How are the female characters in the novel different from the male characters?

The female characters in the novel are the fullest characters. Amy Tan illustrates both their strengths and their faults, whereas the leading male characters are either "good" or "bad," and remain simply one-dimensional throughout. The question that arises out of this observation, however, is whether this fact is fitting to the novel or whether it is simply a flaw in the author's ability to create well-rounded, male characters. There is no one answer to this question. However, it is important to keep in mind that the main characters are women and that the importance of the men lies mostly in how they relate to those main female characters.
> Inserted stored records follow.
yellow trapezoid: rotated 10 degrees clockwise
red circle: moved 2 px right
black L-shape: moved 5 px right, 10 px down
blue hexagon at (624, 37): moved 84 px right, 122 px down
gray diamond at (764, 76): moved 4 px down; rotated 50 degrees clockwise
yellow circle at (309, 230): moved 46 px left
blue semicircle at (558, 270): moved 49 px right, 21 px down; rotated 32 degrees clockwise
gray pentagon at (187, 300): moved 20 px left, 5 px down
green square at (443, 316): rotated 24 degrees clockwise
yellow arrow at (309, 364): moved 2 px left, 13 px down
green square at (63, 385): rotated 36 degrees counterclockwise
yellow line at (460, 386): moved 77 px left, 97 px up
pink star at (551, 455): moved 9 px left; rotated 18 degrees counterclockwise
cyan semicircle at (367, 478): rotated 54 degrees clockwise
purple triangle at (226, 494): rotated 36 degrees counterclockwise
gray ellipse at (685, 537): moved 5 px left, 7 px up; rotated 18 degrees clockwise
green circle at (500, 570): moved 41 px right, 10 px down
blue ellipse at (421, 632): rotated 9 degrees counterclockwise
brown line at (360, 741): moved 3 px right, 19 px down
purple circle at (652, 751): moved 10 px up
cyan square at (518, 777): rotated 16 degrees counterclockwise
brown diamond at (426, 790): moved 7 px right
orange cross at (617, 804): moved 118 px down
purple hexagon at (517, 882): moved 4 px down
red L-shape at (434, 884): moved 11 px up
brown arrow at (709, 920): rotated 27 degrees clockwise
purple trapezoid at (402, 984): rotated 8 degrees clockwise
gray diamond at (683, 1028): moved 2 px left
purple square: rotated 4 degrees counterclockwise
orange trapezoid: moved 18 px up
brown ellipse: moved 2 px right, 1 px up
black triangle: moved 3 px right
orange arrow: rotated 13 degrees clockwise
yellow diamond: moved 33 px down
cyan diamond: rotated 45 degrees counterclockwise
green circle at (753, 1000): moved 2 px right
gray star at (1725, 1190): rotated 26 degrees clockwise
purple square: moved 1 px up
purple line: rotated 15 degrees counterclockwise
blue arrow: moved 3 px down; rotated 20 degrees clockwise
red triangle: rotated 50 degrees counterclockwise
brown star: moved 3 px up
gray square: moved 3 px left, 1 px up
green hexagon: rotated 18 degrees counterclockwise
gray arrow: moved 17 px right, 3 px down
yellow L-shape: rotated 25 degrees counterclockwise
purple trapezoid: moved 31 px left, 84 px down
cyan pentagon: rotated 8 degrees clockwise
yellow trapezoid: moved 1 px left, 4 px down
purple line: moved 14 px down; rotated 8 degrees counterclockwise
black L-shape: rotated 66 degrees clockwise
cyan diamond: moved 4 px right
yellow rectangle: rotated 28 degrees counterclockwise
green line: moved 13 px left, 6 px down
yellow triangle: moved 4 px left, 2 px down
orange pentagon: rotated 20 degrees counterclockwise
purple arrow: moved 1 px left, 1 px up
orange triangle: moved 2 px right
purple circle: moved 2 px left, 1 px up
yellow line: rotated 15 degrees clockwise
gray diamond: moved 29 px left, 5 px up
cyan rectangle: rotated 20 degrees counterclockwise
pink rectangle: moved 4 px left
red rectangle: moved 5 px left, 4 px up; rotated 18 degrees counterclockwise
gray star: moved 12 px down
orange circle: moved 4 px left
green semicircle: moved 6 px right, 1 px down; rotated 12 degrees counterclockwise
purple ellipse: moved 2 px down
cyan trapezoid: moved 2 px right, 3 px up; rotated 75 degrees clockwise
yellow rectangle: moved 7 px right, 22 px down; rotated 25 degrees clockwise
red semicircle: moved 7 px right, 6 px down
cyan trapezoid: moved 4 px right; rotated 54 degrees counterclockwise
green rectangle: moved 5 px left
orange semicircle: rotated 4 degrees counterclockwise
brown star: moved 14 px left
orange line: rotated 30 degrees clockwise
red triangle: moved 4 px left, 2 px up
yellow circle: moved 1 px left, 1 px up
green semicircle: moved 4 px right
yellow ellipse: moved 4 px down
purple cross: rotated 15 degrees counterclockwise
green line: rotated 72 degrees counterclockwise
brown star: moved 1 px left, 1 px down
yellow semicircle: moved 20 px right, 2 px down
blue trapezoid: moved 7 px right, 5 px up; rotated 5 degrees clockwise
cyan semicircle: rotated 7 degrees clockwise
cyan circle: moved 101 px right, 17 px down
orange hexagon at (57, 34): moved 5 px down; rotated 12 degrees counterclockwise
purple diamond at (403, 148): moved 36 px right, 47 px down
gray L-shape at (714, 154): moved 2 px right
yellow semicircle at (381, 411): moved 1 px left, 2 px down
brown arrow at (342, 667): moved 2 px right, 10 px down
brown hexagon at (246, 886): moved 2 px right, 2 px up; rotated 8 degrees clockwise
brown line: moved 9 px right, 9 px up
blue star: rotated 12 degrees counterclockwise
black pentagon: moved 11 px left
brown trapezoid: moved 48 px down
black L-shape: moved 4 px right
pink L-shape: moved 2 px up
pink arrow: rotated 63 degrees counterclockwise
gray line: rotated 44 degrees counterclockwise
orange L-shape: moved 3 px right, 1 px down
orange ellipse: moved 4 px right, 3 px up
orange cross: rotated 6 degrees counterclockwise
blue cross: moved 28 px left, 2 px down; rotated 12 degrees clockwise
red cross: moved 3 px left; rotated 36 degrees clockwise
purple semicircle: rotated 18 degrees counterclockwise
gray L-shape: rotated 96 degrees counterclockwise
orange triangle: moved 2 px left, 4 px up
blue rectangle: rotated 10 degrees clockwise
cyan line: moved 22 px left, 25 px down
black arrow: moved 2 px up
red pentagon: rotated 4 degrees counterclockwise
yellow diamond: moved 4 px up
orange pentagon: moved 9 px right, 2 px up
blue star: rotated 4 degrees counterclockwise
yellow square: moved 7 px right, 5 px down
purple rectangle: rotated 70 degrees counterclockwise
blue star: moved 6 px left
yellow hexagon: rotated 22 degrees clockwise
Therefore, the male characters may be one-dimensional because this is how they are seen through the women. Therefore the characteristic that Tan draws upon in each male figure is the characteristic that has affected Winnie's (the main narrator) life the most. For example, because Wen Fu was so cruel to Winnie, she cannot see him as anything else but a monster. And, similarly, because Jimmy Louie showed her love and salvation, she cannot see him as anything other than "good." Thus, when seen through the eyes of the women, who are the main focus of the novel, the one-dimensionality of the male characters is fitting.